Economists surveyed by Reuters expected payrolls to grow by about 90,000 in September, compared to 169,000 the previous month. Also, they anticipated that the unemployment rate would hold steady at 4.4 percent. But it fell as the labor force participation rate — the number of Americans in the workforce — grew as well, rising to 63.1 percent, the highest level of this year and the best rate since March 2014.
“The lousy returns from the September jobs report will make little impression on observers, who essentially gave the labor market a free pass due to the impact of Hurricanes Harvey and Irma,” Curt Long, chief economist at the National Association of Federally Insured Credit Unions, told CNBC.
Adding to the generally good economic and labor news, the number of discouraged workers and those working part-time for economic reasons fell as well, from 8.6 percent to 8.3 percent, which is the lowest level since June 2007.
Also, CNBC reported:
Harvey and Irma’s effects weren’t all negative when it came to jobs — Wall Street-related finance positions grew by a net 10,000 thanks to an increase of 11,000 for insurance carriers and related activities.
The site noted that a number of economists were ready to simply dismiss the BLM report out of hand because of the effect that the hurricanes were expected to have on labor. But the increase in wages drew their attention.
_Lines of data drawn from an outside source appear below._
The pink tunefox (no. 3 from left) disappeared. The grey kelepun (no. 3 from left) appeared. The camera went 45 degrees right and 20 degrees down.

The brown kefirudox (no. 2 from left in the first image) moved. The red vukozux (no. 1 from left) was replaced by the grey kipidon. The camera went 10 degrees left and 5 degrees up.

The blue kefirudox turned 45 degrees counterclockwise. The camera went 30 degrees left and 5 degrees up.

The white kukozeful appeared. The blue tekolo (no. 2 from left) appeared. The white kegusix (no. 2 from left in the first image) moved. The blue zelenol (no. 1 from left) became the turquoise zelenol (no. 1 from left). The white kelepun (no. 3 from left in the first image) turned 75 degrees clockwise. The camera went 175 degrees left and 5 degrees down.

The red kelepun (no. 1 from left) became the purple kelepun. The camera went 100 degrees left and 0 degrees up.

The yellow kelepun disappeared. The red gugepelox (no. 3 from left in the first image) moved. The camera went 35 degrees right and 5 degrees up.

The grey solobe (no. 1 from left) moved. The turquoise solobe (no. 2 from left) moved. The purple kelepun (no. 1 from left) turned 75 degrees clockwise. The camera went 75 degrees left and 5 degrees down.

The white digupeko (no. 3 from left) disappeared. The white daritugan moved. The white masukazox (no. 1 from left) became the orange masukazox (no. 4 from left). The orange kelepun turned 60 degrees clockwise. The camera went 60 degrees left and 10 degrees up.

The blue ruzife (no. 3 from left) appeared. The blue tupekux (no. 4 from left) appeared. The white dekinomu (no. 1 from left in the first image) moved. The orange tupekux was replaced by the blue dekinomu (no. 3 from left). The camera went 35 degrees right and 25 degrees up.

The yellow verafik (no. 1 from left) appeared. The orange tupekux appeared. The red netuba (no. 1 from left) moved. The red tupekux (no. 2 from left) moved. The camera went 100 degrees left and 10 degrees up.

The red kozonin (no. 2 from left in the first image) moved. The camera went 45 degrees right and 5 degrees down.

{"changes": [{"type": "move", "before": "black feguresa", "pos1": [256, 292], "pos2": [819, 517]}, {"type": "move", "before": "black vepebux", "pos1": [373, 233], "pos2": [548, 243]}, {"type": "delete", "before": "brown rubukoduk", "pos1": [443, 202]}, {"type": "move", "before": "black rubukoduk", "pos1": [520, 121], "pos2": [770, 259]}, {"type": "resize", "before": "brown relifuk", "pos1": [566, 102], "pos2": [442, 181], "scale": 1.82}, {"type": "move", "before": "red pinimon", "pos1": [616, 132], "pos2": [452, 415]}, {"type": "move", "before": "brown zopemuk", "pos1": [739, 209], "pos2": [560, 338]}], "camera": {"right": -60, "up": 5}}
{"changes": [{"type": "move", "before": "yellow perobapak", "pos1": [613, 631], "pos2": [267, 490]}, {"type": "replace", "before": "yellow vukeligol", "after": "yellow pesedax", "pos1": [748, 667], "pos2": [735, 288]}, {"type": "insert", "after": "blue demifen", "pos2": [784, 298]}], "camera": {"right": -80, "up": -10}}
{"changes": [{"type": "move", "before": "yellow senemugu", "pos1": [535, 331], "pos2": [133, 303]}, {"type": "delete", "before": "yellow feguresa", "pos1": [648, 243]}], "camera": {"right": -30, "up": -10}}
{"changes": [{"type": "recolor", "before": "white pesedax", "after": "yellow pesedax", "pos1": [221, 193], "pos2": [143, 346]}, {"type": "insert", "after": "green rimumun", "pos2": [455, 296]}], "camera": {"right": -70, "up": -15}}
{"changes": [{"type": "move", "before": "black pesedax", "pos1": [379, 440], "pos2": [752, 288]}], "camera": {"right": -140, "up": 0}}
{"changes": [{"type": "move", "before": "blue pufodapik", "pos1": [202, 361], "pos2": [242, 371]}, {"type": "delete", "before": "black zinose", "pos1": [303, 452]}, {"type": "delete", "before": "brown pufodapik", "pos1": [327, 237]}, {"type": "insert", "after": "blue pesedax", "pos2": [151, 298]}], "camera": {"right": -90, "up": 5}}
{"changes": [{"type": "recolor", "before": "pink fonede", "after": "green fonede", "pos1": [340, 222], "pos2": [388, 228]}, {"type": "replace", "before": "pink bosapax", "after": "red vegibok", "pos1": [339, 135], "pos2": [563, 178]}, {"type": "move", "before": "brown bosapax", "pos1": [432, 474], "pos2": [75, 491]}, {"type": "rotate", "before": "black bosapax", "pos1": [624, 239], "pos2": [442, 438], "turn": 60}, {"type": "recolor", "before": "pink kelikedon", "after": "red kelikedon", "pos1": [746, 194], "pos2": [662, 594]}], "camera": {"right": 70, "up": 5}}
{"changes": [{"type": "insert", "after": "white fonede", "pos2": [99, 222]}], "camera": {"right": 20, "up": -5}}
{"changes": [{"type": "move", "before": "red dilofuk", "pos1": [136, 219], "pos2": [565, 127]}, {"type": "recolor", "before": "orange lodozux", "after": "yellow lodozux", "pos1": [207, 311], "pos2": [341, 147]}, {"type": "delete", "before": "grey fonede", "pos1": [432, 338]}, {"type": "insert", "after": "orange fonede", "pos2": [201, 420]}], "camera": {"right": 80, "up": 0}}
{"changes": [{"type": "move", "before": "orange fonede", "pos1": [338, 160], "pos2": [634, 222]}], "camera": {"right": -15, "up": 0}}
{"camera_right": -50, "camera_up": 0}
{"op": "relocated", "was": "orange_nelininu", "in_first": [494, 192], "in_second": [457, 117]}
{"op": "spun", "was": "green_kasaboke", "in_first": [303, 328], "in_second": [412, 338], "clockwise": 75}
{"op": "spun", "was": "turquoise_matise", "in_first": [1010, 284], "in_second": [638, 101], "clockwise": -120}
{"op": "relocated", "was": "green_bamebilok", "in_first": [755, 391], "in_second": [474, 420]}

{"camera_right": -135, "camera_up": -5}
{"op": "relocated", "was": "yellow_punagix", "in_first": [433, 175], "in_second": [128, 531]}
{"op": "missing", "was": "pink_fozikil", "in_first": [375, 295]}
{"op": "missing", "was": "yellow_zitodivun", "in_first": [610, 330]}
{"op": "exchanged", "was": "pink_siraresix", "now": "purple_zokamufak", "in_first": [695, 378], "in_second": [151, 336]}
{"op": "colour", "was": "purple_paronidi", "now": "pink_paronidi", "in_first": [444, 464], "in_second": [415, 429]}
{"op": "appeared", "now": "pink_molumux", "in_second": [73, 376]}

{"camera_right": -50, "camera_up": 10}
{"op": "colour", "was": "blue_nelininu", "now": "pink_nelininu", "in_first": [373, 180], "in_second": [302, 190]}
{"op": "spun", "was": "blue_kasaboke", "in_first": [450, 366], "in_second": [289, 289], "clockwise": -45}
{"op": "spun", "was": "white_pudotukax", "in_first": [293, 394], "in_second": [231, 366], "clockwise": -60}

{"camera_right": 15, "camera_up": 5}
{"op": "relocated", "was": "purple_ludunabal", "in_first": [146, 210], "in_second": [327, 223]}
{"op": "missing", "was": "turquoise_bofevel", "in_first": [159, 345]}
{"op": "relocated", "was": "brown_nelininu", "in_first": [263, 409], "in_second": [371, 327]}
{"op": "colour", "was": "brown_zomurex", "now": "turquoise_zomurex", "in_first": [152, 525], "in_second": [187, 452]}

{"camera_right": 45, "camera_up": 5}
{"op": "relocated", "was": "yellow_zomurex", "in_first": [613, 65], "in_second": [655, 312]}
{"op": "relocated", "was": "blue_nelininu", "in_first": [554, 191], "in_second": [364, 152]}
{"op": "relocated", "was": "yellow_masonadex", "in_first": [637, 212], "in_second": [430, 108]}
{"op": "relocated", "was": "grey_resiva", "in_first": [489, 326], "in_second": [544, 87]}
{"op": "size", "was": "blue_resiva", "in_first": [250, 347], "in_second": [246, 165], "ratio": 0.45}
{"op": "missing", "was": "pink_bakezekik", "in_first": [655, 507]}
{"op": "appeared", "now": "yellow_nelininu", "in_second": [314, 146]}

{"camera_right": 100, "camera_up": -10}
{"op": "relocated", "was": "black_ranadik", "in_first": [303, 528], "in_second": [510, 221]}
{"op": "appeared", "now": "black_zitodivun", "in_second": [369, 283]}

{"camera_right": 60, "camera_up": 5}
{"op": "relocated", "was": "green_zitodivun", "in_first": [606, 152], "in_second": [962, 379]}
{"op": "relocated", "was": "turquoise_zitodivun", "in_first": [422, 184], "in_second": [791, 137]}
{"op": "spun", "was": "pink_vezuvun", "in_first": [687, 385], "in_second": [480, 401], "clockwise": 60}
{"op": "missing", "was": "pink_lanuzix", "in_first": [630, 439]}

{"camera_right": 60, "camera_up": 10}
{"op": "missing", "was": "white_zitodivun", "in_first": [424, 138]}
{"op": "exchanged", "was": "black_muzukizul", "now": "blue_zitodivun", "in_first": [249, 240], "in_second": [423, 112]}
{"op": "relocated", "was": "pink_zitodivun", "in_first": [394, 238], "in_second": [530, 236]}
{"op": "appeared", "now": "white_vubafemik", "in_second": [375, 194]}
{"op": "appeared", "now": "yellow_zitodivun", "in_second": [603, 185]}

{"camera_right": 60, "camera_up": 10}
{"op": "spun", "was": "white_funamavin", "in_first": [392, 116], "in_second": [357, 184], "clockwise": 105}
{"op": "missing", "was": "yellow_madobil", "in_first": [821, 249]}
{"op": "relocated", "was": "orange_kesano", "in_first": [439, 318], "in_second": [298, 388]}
The government reported that wages increased by an average of 12 cents an hour to $26.55, or a gain of about 2.9 percent on the year — much higher than the 2 percent target the Federal Reserve says is necessary for healthy inflationary increases. That also means the Fed is liable to approve another rate hike at its December meeting.
In addition to positive labor figures in the Trump era, Wall Street continues its meteoric rise, which was acknowledged by the president in a tweet on Thursday. “Stock Market hits an ALL-TIME high! Unemployment lowest in 16 years! Business and manufacturing enthusiasm at highest level in decades!” (Related: Left-wing media now blaming Trump for Puerto Rico hurricane damage… is EVERYTHING his fault?)
As noted by the Los Angeles Times, Thursday’s gain was the latest for a market that has steadily advanced since Trump won the election in November. The rise means both the economy and corporate profits have improved, but also the retirement portfolios of tens of millions of Americans who have retirement accounts and IRAs tied to investments.
The paper noted:
The S&P 500 rose 14.33 points, or 0.6%, to 2,552.07. The Dow Jones industrial average gained 113.75, or 0.5%, to 22,775.39, and the Nasdaq composite rose 50.73, or 0.8%, to 6,585.36. All three indexes added to their records set a day earlier, again.
Despite the fact that the economy has steadily improved following Trump’s election, spurred on in part by his efforts to reform the tax code, repeal Obamacare and dramatically cut regulations, Democrats and the Left-wing “mainstream” media are loathe to give him credit. But you can bet if the economy were tanking, Trump would get the blame.